A successful production ruleset will need to be improved from time to time.

Reviewing a Change

Points to consider when reviewing a model change:

  • Make sure the metrics are better. If the change involved adding samples, do a fathom test run with the old coefficients (and the new samples) as a baseline. This should result in worse metrics than the production ruleset, since you made it harder by introducing failing samples. Then compare those metrics to a new fathom train run with the new samples and any ruleset code changes. If the second metrics are better, you should adopt the new model. See Evaluating Metrics for how to compare them.

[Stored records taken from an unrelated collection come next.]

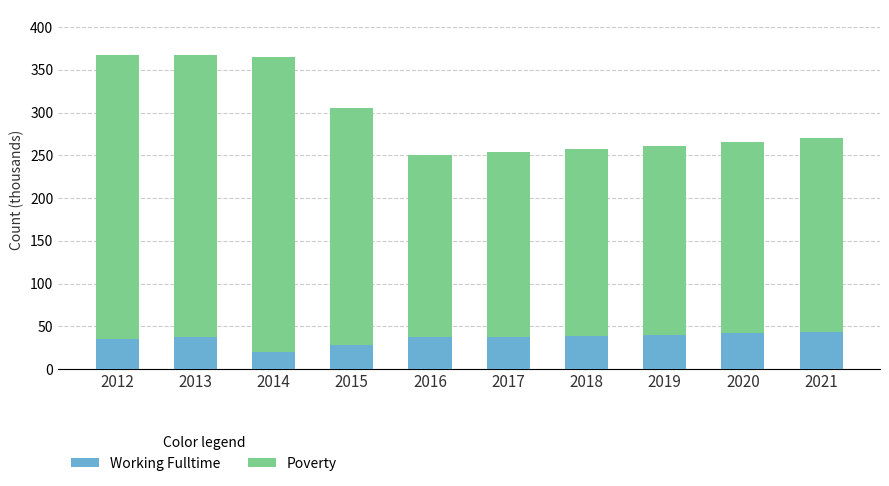

What value does the Working Fulltime series have at 2018, to the nearest 10?

40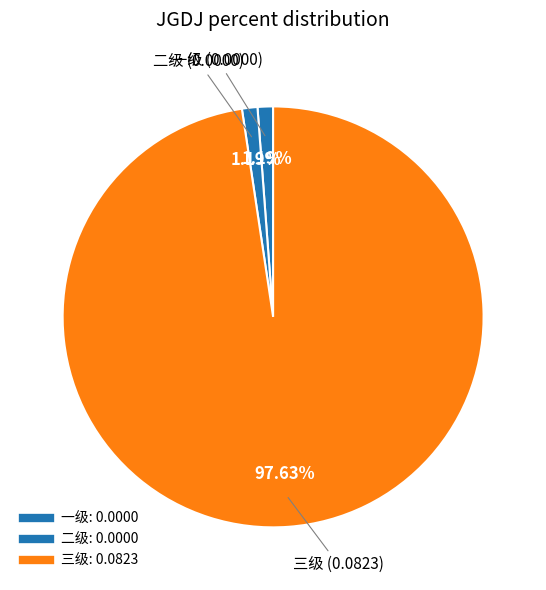

How many segments does this pie chart have?

3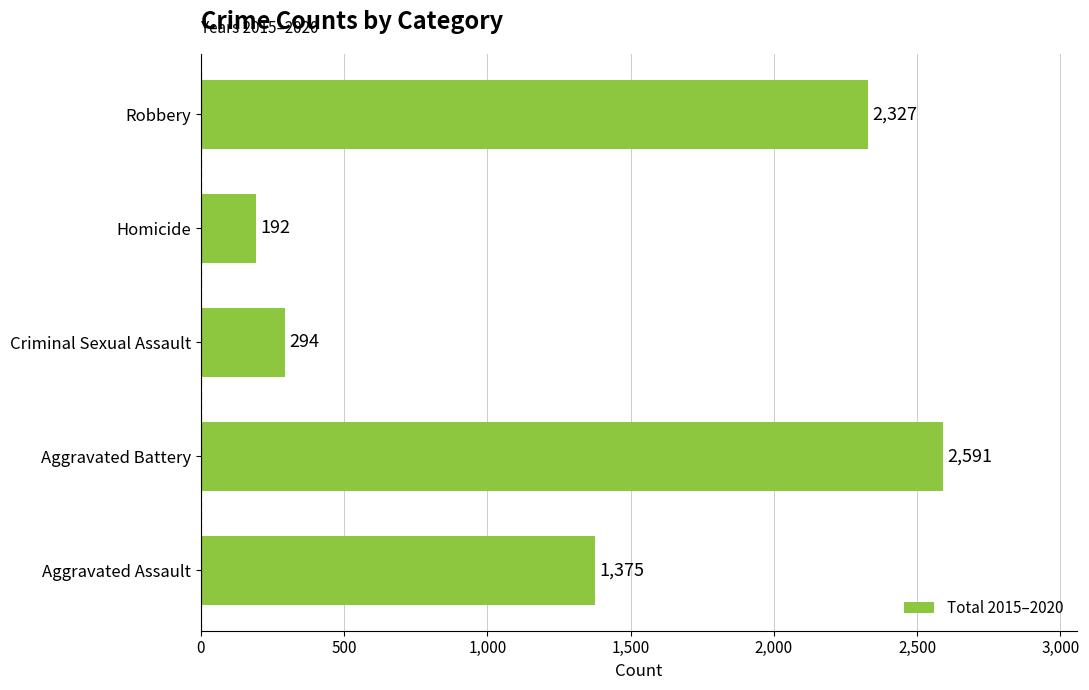

Where is the data nearest to the value 1391?

Aggravated Assault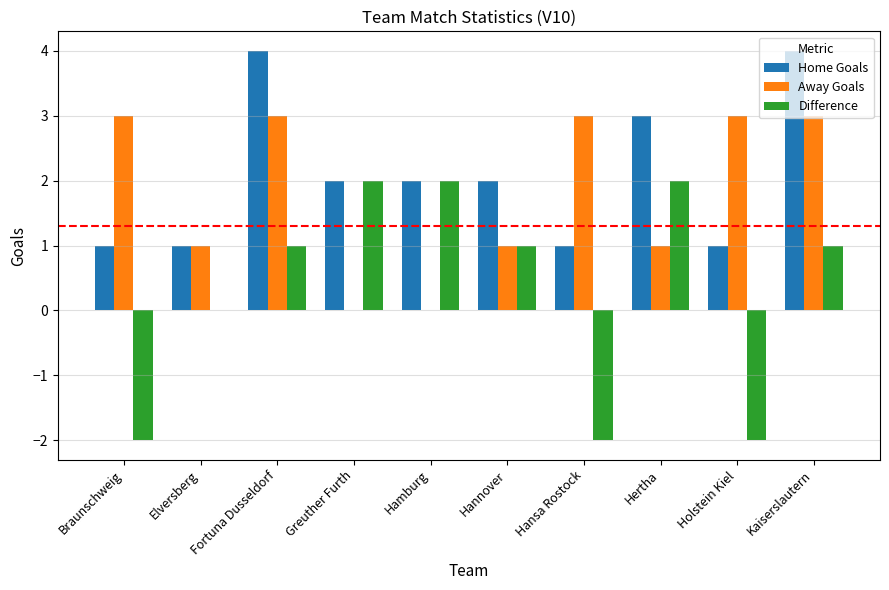

Which series has the largest total across all categories?

Home Goals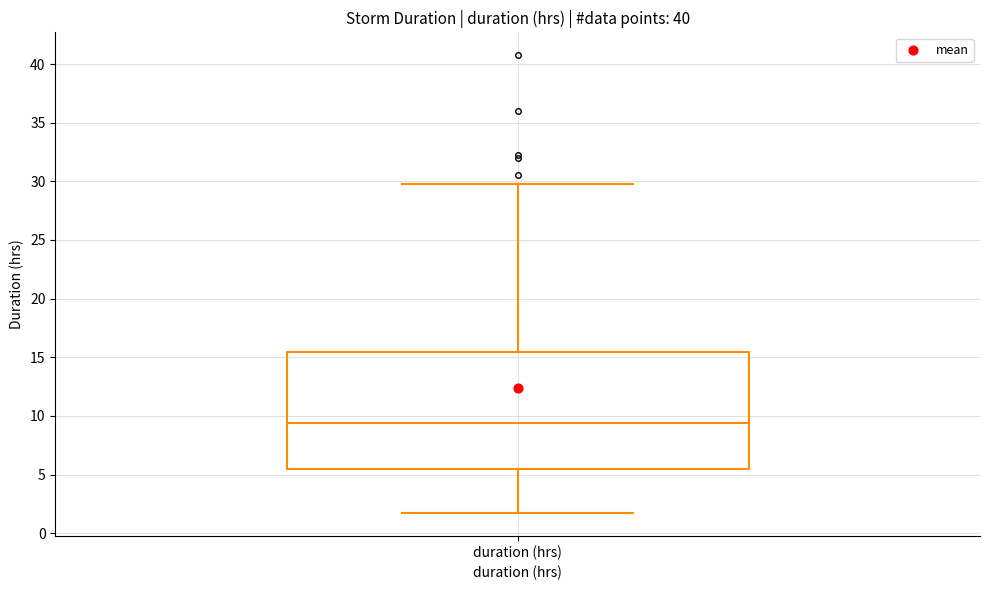

Read this box plot against the y-axis: the position of the median line, the range covered by the box, and the ends of both whiskers. The values are not printed on the chart, so give them approximately, as read against the axis.

median 9.5, box 5.5 to 15.5, whiskers 2.0 to 30.0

    Ideally you can collect several samples representative of the problem you’re trying to solve and distribute them across the training/validation/test sets. If you can find only one, you’ll have to settle for putting it in training so the coefficients can be informed by it.

  • Make sure the “before” and “after” metrics, with commandline flags, are in the commit message to justify the change.

  • Review ruleset code changes as in a normal code review, for correctness and comprehensibility.

If Adding Samples

If you added samples to the corpus, do these as well:

  • Make sure the names of the samples conform to the convention documented in samples/rubric.txt.

  • Check that the samples have been extracted and render properly in Firefox. Use fathom serve to make sure cross-origin policies (which are picky for file:// URLs) aren’t preventing the loading of subresources. Improper rendering can cause improper training.